#### SUPPLIED DATA ####

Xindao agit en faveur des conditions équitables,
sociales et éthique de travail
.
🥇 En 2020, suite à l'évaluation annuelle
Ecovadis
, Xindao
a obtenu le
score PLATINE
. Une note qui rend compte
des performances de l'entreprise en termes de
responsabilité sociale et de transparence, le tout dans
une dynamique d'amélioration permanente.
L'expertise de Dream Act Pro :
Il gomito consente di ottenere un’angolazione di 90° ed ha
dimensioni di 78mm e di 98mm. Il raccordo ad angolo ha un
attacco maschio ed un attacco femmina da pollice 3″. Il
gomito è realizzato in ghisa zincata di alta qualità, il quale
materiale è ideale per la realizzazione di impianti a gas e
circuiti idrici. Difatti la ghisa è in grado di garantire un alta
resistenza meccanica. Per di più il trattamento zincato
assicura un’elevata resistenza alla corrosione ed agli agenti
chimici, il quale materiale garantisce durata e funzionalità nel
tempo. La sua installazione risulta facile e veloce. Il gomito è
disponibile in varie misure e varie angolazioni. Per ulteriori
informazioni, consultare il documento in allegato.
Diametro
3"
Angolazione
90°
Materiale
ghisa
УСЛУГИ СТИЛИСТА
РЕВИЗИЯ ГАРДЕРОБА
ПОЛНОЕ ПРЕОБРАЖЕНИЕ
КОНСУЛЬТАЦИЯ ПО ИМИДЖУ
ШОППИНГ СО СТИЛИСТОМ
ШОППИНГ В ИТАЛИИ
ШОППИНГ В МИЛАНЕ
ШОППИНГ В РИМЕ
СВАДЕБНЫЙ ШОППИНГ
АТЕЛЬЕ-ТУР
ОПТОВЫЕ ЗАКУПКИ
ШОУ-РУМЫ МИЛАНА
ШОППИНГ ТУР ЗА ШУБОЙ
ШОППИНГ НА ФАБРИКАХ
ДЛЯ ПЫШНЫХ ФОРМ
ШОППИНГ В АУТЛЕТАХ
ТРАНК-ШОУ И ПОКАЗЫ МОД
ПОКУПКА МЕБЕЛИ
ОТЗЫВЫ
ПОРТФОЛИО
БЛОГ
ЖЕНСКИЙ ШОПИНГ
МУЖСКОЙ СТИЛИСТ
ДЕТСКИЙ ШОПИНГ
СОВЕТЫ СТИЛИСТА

####

→ **BRIEF**:
Copy out every line from the rows above that contains the word "alta".

→ **RESPONSE BELOW**:
gomito è realizzato in ghisa zincata di alta qualità, il quale
circuiti idrici. Difatti la ghisa è in grado di garantire un alta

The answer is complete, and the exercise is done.